1Q2009 P&L marks the trough, start of an earnings upgrade cycle UOB and OCBC produced better than expected results: robust net interest margins, strong non-interest income, lower operating costs. In particular, while market was expecting major NPL/credit costs hikes, UOB and OCBC were sufficient to positively surprise the market. We think 1QFY09 could well mark the inflection point: Singapore banks’ strong preemptive provisioning track-record, and potential Singapore GDP trough in 1QFY09, may set earnings on the path to early recovery. We revise our 2009E-11E EPS estimates by -14% to +41%, and expect a wave of earnings upgrades as investors readjust expectations. With this report, David Ng assumes primary coverage of DBS, UOB, and OCBC.

(1) Recession costs remain manageable. Although we see NPLs doubling, the magnitude remains below the levels experienced during the Asian Financial Crisis, and Singapore banks have a stronger earnings buffer; (2) opportunities to increase market share as foreign banks pull back; (3) better NIM performance, improved loan pricing partly offsetting lower spreads from lower rates; and (4) robust capital position, no major recap needs.
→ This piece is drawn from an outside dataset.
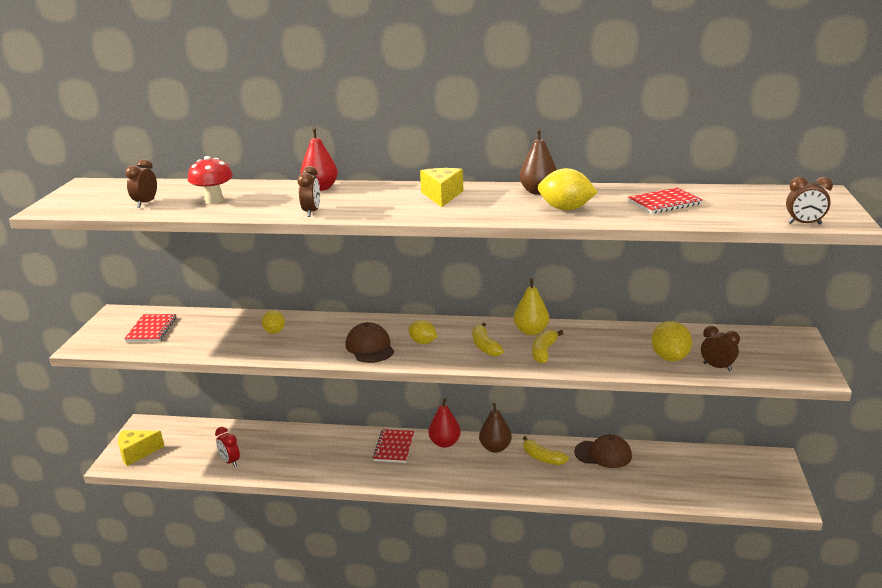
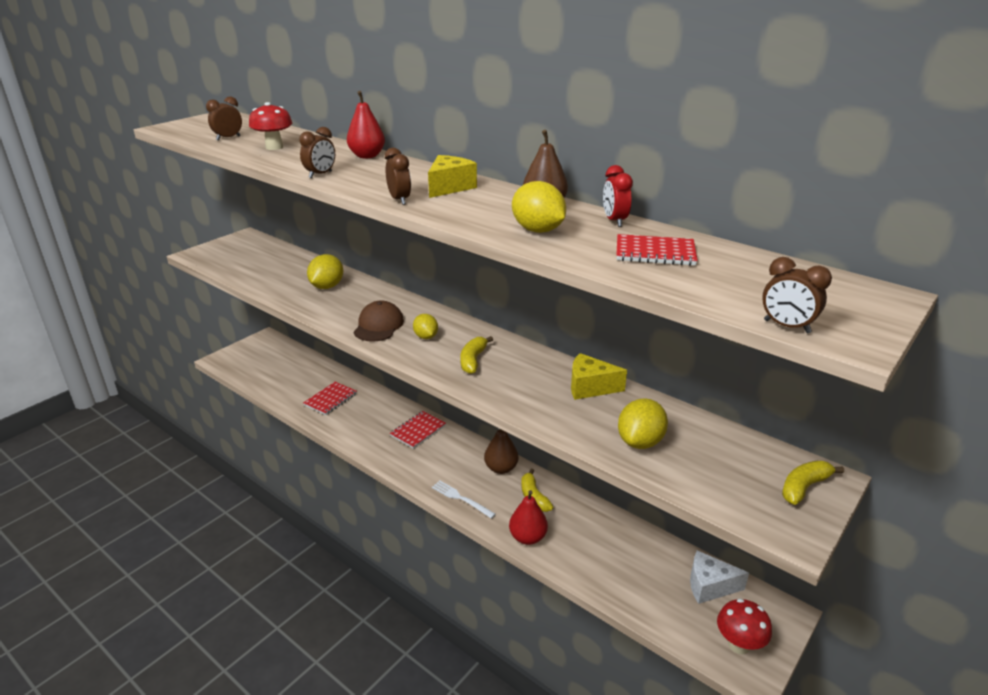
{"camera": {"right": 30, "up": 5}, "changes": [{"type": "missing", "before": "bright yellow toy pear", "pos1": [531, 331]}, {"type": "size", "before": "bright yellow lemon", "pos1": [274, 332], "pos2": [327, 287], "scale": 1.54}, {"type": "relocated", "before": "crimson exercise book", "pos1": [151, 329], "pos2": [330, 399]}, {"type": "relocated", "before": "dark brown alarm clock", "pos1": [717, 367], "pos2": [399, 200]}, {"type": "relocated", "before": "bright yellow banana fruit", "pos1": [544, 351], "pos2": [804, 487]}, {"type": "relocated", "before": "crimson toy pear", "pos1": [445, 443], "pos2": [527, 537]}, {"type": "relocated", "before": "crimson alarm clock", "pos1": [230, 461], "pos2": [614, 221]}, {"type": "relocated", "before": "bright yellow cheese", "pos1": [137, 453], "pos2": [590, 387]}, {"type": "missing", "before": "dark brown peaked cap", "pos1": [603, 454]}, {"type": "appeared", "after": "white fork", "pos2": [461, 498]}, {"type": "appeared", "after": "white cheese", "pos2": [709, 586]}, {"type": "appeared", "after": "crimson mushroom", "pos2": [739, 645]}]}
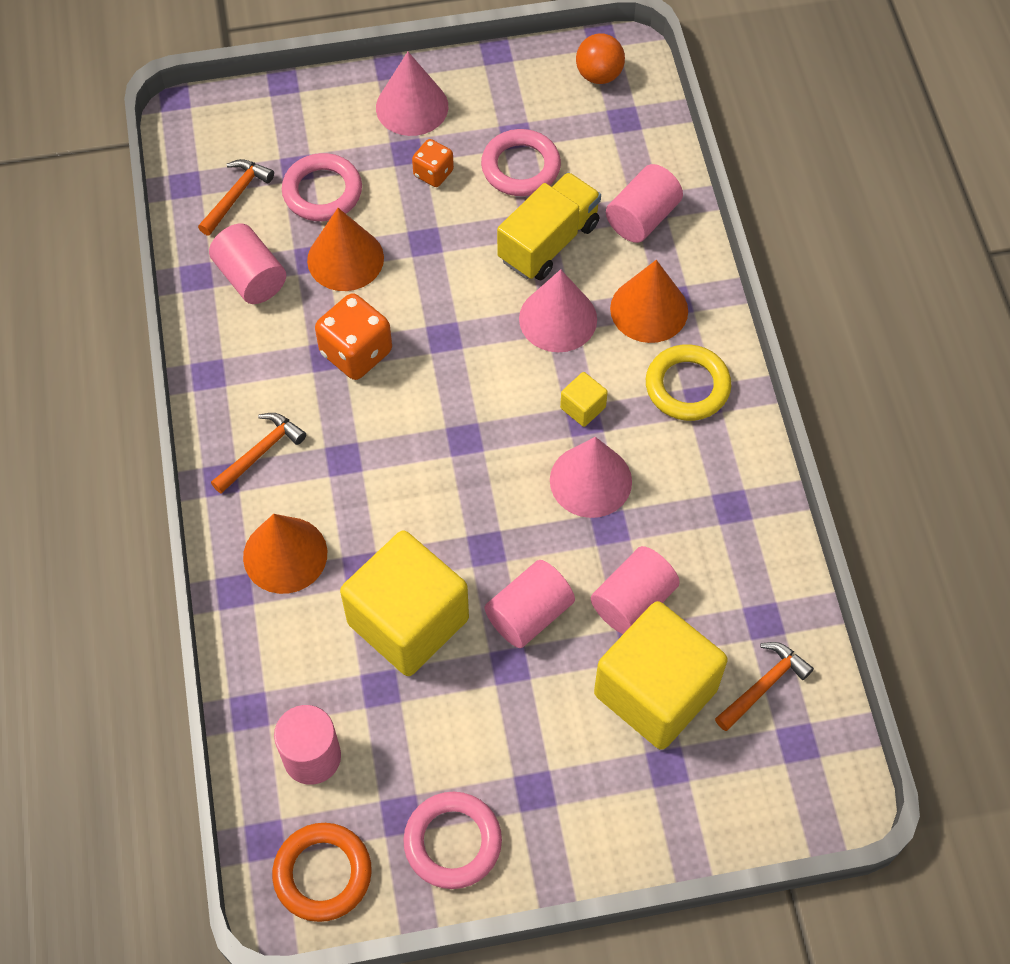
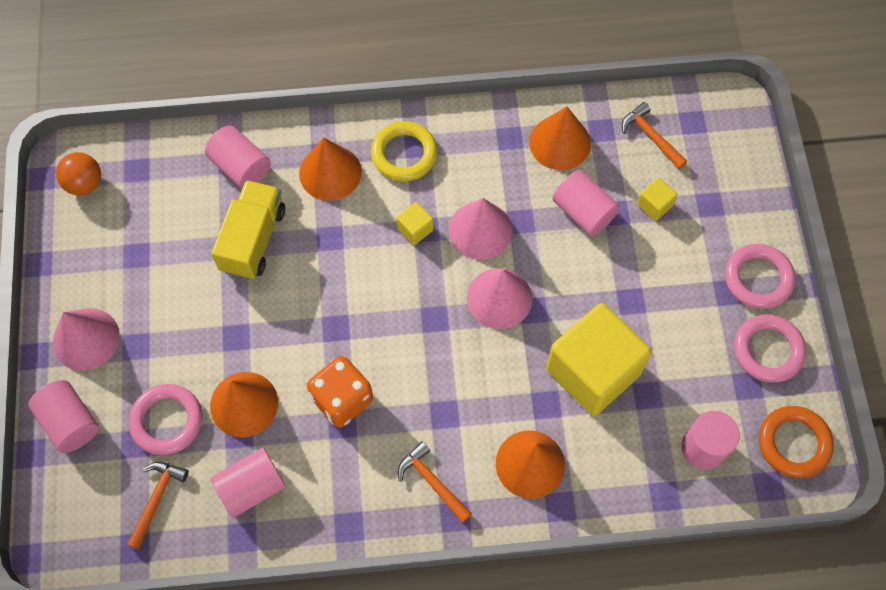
{"camera": {"right": -85, "up": 5}, "changes": [{"type": "relocated", "before": "rose-pink hoop", "pos1": [520, 167], "pos2": [758, 279]}, {"type": "missing", "before": "orange dice", "pos1": [433, 173]}, {"type": "spun", "before": "orange carpenter's hammer", "pos1": [236, 195], "pos2": [157, 499], "turn": 75}, {"type": "spun", "before": "bright yellow truck", "pos1": [548, 242], "pos2": [253, 239], "turn": 60}, {"type": "relocated", "before": "rose-pink cone", "pos1": [558, 319], "pos2": [499, 298]}, {"type": "relocated", "before": "rose-pink cylinder shape", "pos1": [529, 614], "pos2": [70, 422]}, {"type": "size", "before": "bright yellow solid cube", "pos1": [655, 692], "pos2": [654, 205], "scale": 0.4}, {"type": "appeared", "after": "orange cone", "pos2": [560, 142]}]}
Except for UOB, both DBS and OCBC are still trading below their 1996-2008 P/B median. Given Singapore banks’ stronger resilience, relative capitalization vs. regional peers, and attractive yields, we expect Singapore banks’ shares to close the gap, and return to their mid-point valuations. DBS remains our top pick in the sector, add to Conviction Buy (from Neutral), given its more undemanding valuations, and high dividend. With its enlarged balance sheet, it can aggressively gain market share as foreign banks pull back from Singapore, and grow exposure to Greater China, which is seeing some recovery. Reiterate Buy on OCBC, as we think market has not fully appreciated its earnings resilience. UOB remains at Neutral: though UOB’s solid 1QFY2009 results should ease concerns over recap/asset quality issues, we think the market will need further evidence of sustained growth recovery for further re-rating. We raise our TPs by 26%-50%.